╭─ SOURCE DATA

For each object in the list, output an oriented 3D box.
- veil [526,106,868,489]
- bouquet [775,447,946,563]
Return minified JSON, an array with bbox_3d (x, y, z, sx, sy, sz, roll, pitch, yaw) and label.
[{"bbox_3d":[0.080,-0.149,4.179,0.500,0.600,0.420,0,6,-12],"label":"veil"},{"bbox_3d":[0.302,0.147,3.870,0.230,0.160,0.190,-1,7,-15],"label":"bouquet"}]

╰─

> [WHAT THIS TASK INVOLVES] Repeat only the stretch of lines that begins at the line containing "- veil [526,106,868,489]" and ends at the last line above, both included.

> [WRITTEN ANSWER]
- veil [526,106,868,489]
- bouquet [775,447,946,563]
Return minified JSON, an array with bbox_3d (x, y, z, sx, sy, sz, roll, pitch, yaw) and label.
[{"bbox_3d":[0.080,-0.149,4.179,0.500,0.600,0.420,0,6,-12],"label":"veil"},{"bbox_3d":[0.302,0.147,3.870,0.230,0.160,0.190,-1,7,-15],"label":"bouquet"}]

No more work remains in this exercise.